# Driver's power seat issue, 2005 GTO.



## Al52 (Apr 5, 2016)

I purchased a near mint 05 GTO last year, 26,000 miles. The driver's power seat functions all work properly except for the forwards and backwards movement. It moves back and forth but only for a limited distance as opposed to the passenger seat, requiring a full extension of the leg to depress the clutch. Kind of rough on a 65 year old damaged knee joint. I unhooked the battery hoping for a reset, zip. Checked for blockages under the seat, zip. I'm now wondering if the actual power seat motor is at fault here. I would most appreciate any suggestions as what may be going on here and how to best address it.


----------



## BLK69JUDGE (Jun 10, 2010)

*time 4*

time 2 pull it out and flip it over on the bench .......

and play with it .....

buy another seat track b4 you pull it and swap em out 

parts will cost as much as another seat track ...


----------



## Al52 (Apr 5, 2016)

Thank you.
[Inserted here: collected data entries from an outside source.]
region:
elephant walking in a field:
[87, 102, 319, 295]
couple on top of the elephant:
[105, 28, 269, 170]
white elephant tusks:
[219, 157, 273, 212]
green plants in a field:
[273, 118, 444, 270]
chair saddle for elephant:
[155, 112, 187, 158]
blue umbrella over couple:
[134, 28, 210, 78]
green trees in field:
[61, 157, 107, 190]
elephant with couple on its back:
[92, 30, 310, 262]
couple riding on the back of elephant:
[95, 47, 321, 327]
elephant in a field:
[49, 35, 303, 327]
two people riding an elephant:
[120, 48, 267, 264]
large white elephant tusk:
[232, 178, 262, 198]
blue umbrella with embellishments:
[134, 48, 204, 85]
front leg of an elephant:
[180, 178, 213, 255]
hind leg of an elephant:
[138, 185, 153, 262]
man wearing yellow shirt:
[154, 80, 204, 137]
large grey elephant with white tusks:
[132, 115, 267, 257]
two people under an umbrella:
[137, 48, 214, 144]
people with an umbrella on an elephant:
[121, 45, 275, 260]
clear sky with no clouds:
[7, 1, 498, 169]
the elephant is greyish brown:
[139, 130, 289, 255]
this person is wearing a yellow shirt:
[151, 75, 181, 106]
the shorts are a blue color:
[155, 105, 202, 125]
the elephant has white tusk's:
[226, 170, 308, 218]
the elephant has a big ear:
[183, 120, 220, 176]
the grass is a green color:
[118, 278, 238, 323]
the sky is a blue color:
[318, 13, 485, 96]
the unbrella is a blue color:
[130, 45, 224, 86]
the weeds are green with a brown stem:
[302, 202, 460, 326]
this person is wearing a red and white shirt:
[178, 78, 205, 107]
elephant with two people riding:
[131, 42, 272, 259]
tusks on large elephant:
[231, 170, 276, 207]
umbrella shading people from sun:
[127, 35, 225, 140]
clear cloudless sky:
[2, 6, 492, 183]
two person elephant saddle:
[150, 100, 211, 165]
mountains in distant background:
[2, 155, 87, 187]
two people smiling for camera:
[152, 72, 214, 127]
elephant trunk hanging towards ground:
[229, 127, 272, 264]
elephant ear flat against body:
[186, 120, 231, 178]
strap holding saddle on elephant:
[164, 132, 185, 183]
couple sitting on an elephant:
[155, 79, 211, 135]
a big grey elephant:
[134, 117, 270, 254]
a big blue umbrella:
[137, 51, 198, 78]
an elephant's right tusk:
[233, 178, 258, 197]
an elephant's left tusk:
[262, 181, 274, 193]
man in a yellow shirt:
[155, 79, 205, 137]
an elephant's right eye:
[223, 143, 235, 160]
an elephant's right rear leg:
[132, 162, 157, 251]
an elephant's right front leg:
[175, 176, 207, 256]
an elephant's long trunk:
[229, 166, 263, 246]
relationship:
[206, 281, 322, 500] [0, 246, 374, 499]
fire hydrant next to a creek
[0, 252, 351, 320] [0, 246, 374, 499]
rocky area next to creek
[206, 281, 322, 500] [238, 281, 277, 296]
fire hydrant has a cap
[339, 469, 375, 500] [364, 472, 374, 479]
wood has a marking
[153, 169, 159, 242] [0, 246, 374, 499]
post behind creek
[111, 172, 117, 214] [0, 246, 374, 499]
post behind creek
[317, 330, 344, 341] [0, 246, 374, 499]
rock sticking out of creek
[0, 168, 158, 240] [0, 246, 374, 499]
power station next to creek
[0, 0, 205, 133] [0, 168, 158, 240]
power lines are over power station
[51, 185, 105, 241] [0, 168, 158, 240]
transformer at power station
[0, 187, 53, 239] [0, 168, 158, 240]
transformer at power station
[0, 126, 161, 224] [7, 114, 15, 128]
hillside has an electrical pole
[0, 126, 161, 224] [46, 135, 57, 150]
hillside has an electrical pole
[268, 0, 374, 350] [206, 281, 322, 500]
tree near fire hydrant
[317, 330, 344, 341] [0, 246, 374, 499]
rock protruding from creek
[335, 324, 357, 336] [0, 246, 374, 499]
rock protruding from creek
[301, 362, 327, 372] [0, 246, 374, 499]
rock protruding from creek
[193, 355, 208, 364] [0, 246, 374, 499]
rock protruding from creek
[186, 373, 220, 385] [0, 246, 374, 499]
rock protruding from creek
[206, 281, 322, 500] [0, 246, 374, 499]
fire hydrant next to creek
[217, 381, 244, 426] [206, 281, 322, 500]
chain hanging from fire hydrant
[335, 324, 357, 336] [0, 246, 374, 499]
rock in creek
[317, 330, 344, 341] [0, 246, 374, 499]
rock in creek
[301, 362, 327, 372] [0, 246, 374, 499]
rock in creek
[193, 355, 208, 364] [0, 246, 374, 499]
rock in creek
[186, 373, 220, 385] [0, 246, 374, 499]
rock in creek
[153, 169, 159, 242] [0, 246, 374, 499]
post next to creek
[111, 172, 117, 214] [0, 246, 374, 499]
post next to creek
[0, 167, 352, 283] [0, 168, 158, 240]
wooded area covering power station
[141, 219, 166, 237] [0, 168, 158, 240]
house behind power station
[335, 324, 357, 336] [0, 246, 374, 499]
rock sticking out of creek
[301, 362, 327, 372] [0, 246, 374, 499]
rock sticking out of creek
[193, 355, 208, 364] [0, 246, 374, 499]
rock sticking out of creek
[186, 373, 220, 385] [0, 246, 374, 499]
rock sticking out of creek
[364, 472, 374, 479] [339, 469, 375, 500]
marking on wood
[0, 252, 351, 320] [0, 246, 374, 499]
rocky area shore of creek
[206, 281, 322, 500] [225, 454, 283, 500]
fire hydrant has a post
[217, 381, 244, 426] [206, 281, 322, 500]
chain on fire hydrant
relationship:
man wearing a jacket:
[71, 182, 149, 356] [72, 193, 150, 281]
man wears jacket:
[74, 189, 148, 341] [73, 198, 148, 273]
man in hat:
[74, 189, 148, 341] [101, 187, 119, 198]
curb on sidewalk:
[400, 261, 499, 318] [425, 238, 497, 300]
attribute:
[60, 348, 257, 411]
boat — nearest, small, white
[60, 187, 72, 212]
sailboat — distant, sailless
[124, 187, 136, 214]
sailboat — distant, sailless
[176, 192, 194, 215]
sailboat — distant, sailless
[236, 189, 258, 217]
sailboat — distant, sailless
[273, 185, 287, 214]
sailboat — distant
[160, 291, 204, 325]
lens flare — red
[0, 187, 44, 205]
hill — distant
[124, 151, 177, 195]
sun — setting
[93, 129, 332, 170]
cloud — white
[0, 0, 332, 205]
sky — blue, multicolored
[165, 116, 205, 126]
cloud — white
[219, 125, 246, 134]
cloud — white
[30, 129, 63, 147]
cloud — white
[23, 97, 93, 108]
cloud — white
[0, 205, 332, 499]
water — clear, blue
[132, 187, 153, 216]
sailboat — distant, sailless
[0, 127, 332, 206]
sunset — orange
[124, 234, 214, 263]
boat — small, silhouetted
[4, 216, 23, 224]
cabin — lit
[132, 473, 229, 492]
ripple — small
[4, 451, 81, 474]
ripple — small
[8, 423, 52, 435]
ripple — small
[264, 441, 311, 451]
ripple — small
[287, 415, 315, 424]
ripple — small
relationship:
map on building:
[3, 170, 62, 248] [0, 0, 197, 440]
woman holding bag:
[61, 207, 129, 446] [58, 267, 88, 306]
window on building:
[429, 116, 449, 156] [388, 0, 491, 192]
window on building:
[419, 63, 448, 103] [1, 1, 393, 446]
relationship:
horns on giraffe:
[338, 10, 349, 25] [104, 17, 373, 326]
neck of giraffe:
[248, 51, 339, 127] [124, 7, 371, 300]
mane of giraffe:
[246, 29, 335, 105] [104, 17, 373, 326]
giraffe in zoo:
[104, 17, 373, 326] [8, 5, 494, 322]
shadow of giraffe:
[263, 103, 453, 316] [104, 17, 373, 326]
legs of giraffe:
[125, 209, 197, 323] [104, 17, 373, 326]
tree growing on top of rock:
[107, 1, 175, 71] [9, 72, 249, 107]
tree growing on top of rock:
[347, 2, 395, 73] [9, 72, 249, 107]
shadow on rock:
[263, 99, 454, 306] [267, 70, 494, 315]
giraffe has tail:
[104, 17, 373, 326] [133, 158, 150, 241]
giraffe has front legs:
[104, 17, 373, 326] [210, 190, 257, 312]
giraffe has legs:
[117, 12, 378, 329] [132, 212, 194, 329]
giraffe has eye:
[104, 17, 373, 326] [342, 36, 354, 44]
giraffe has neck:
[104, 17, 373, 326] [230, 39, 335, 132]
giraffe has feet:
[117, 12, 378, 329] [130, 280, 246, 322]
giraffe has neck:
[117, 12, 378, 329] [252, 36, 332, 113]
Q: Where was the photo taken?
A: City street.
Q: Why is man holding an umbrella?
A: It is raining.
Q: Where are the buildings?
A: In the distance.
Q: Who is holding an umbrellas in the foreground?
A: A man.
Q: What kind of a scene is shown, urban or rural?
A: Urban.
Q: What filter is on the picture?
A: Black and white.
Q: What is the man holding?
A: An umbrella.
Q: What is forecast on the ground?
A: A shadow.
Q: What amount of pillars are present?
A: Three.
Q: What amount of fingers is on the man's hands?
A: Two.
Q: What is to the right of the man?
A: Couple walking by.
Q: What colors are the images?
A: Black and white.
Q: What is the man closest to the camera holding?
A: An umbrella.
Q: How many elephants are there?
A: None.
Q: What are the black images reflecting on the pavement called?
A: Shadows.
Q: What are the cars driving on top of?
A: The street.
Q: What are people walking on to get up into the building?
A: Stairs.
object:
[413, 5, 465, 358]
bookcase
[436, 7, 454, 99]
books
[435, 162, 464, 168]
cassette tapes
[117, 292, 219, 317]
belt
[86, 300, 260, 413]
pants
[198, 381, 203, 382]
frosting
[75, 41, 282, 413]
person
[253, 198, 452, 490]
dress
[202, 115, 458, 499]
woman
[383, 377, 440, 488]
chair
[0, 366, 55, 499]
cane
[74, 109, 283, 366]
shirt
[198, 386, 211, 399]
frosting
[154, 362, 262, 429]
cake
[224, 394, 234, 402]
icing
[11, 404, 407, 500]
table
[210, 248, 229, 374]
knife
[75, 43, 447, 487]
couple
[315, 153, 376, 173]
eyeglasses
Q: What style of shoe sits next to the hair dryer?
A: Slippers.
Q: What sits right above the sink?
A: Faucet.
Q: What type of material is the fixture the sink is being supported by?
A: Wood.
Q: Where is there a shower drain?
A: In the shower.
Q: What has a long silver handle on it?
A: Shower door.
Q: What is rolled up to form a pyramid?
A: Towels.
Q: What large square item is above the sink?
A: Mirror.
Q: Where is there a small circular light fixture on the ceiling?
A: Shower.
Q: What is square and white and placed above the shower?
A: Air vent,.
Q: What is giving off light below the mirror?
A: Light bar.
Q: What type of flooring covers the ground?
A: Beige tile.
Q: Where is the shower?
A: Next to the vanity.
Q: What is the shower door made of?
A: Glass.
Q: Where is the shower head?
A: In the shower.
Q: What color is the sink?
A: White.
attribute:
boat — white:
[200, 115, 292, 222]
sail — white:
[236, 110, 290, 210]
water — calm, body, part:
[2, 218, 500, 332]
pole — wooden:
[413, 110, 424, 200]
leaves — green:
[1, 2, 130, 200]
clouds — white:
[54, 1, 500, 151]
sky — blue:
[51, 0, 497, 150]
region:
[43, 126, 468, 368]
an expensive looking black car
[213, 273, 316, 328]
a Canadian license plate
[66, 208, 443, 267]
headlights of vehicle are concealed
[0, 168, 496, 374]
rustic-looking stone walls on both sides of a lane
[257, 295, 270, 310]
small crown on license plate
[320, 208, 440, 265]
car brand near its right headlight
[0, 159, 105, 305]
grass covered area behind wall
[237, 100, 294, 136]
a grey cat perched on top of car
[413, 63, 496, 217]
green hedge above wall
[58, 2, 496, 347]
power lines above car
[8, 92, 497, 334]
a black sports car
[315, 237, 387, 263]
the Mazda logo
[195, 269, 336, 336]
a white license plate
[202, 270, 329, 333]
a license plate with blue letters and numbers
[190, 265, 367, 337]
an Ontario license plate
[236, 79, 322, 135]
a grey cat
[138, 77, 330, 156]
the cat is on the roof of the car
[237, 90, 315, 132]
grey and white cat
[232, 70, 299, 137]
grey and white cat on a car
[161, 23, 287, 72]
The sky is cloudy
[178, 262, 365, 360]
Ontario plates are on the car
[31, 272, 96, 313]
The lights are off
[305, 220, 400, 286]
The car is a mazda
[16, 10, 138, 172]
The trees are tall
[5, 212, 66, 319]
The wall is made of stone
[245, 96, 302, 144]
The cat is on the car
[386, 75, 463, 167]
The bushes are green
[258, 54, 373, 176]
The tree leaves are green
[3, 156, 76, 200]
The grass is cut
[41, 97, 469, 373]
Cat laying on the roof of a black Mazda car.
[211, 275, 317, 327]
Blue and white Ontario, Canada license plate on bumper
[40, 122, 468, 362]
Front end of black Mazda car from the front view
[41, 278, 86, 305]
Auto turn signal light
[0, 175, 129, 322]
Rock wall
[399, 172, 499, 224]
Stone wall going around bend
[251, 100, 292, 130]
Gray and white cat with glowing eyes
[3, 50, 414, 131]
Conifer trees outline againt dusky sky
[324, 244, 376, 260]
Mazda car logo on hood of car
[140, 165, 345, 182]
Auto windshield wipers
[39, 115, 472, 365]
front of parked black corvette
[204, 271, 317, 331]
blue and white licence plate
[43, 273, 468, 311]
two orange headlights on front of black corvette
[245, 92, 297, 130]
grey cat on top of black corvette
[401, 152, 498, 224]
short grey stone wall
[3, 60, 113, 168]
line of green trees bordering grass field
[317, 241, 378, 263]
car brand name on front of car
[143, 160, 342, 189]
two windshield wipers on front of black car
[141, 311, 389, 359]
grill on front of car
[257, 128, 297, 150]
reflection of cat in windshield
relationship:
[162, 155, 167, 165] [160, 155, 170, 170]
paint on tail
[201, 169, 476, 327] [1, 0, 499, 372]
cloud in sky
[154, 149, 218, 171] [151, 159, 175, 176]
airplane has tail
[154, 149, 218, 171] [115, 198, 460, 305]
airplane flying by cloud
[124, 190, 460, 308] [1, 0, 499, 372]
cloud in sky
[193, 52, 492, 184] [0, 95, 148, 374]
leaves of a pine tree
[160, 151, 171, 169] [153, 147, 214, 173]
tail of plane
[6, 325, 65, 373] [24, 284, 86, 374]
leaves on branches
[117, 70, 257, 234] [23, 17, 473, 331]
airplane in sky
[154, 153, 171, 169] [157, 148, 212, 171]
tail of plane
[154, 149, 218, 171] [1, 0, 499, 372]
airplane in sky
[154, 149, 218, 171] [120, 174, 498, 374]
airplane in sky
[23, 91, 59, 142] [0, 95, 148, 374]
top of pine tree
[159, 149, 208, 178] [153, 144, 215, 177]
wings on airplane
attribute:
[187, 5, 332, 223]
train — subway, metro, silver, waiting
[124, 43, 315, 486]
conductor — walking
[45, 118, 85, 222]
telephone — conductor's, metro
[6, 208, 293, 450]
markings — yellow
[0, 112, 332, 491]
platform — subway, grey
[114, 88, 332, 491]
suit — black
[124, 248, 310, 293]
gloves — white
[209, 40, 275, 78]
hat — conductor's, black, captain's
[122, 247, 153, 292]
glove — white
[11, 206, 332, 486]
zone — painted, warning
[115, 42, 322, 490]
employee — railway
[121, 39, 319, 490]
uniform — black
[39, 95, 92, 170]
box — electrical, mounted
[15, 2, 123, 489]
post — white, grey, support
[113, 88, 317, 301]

Guess I'll yank it and give it a go.


----------



## GTO44 (Apr 11, 2016)

If your seat is working just for a limited amount of travel, I would check the track and make sure it's not binding anywhere.

Typically if the motor goes or the switch goes you won't have any movement. 

If it is the motor or the rails are bent and you can't fix it, get something like this. Basically plug and play: https://www.ebay.com/i/371821005511?chn=ps&dispItem=1


----------



## Al52 (Apr 5, 2016)

Appreciate the advice. Thank you.


----------